When I finally had her to myself, maybe I could teach her how to defy mesmers. That could be dangerous for me, but I wanted her to do things that would put her in incredible danger too. Tit for tat.

I had money and I regularly used it for quasi-legal activities, but employing anyone to kill for me? No. I needed someone who couldn’t run to the police or implicate me.

In time I’d find out how this would evolve. I’d take that unsafe road because I aimed to rid this world of some men more despicable than I was, and also because I could keep her as a prize. She’d be a lovely addition to my collection.

My cock throbbed. I wouldn’t come. Still...I forced her down a smidgeon more. The slide of her wet lips and tongue felt incredible.

Chapter 15

Zorie

 

If anything could ever be surreal, it would be being made to be still while a man watched me quietly, with his cock going into my mouth. Though he had coerced me. I could tell. I was growing ever more sensitive to the use of
will
.

But I’d enjoyed it.

I’d liked what Mister Black had done to me, and not just in that forced, artificial way.

Damn.

If I’d not felt a whore before entering the Hilton, now I did, walking out across that broad open foyer with my panties still wet and my sandals making that obvious
clock clock
noise. The taste of his cock was in my mouth. My bottom burned from the bites. My pussy hurt from being stretched beyond normal limits.

Mister Black.

Maybe I was a whore at heart.

Nothing was more truth inducing than being shown the darkest secrets you didn’t even know you had.

At least now I could see where I was in the scheme of things. Reuben would tire of me eventually. I wouldn’t be able to speak of it, but I would be free.

Thank god.

That Mister Black had made me doubt myself? Not good. Not exactly bad either. Was I truly that wicked? He could have been manipulating me. In fact... I halted for a second. Anything he’d said could’ve been a lie.

I was fairly sure he’d been truthful about the mesmers. There was no reason to lie, that I could think of. The other, my desires, when I’d admitted them, it’d seemed true.

The gun was still in my handbag.
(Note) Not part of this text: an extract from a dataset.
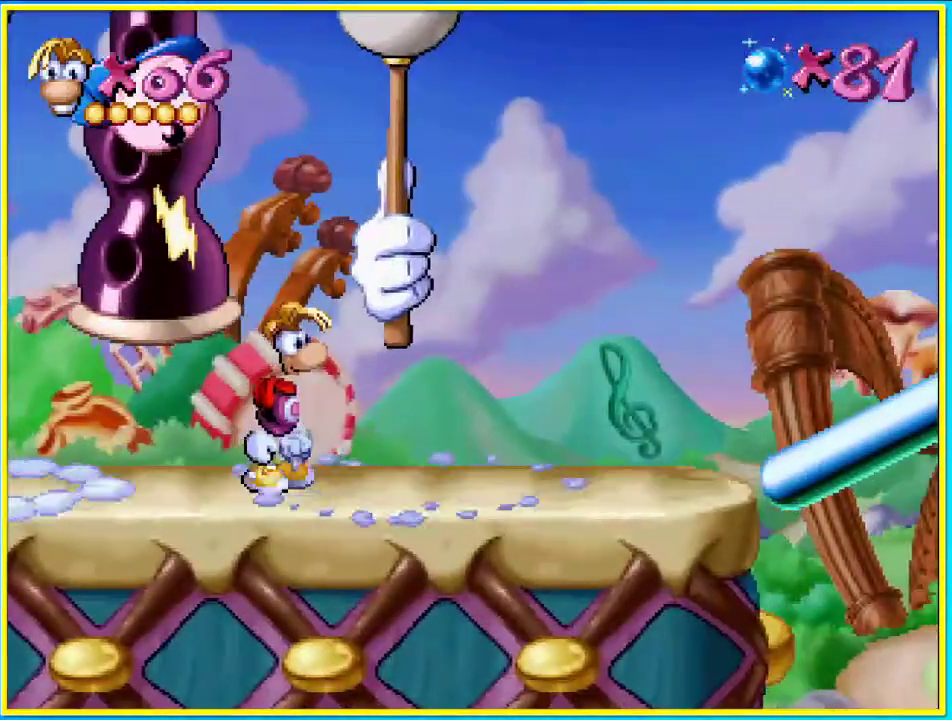
{"buttons": ["DPAD_LEFT"], "left_stick": "center", "right_stick": "center", "events": [[34, "DPAD_RIGHT", "down"], [134, "DPAD_RIGHT", "up"], [268, "CROSS", "down"], [403, "CROSS", "up"], [470, "DPAD_LEFT", "down"]]}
After the abuse I’d suffered, I was disappointed in myself for not being brave enough to use it, yet he was not the one I needed to use it on.
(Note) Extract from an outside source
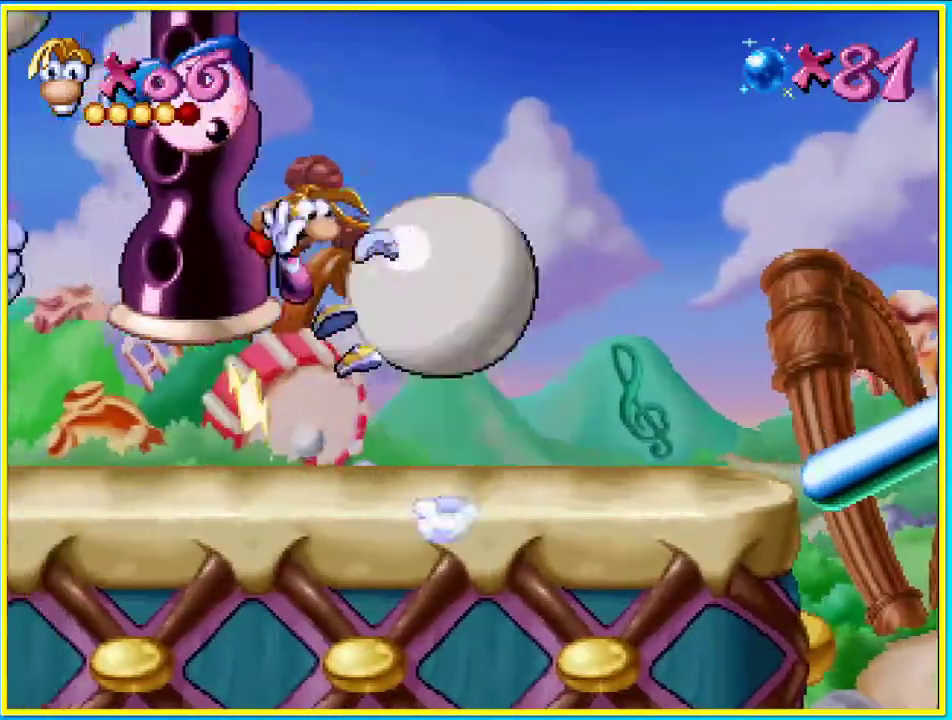
{"buttons": ["DPAD_RIGHT"], "left_stick": "center", "right_stick": "center", "events": [[134, "DPAD_LEFT", "up"], [302, "DPAD_RIGHT", "down"]]}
Instead, my perceptions had flipped. I and Mister Black had a connection.

The implication – he wanted to one day teach me to kill men like him.

That could be a lie too.

Damn.

****

I clutched my phone to my chest, looking out through the rain and dust-speckled windscreen of my car. Where to go? I should be a screaming mess and yet I couldn’t even call the police. The psychology of this defeated me. Somehow a layer of happiness existed that let me float above the terror that should be inside. I’d been abused, humiliated, made to take part in depraved sex acts, and I was, mostly, happy.

Happy but pissed off. Frightened of my predicament but unable to show it. As if they’d slipped some numbing drug into my blood. The logic was there but not most of the fear I should be feeling. When Reuben had me, the fear had risen closer to the surface.

Going home seemed daunting. Home was where Reuben would find me if he needed me. Or – I looked at my phone then dropped it into my handbag – or he might simply text me and say
come
. I would obey him too. I knew that.

Distressing.

I needed to do things that made the real world feel real before seeing my house.

Mister Black had dismissed me with a kiss on my cheek and said he wouldn’t see me again for a long time. I’d been weirdly disappointed as well as scared that he would ever want to ever see me again. If
he
came to my home, how would I feel?

Unsettled, I found a café and ate lunch then drove to the university. My office in the Faculty of Science building was a little haven of mundanity. I didn’t need to be here to organize my course but it made me normalize. The place where I went for coffee, my car park, the few staff here in the semester break, all these sank in, rebuilding what I needed – my self.

Except now and then, in the middle of the mundane, jagged memories popped into my head.

Being fucked in a cage. Thrown in a dumpster.

Shoving away that nastiness, breathing slowly, and moving on became a habit.

I checked my work emails and found a million, or to be precise, two hundred and three unread.

One from Cherie Wolfe popped up last and I smiled my first real smile for weeks. The girl had a rich family and could’ve lived a cushy life married to someone from her social circle but she was determined to do more than that with her life. After she gained a bachelor of science, she had ideas of narrowing down into medical research. It was possible with her current marks, just not likely.

I had to give her points for trying though. Through a common interest in swimming I’d gotten to know the girl outside the course. No apples on the desk, just an interest in the world as more than her private playing ground, and it’d made me notice her as a caring human being.

Cherie wanted to get started on studying early. Easy. I sent her a few links in my reply.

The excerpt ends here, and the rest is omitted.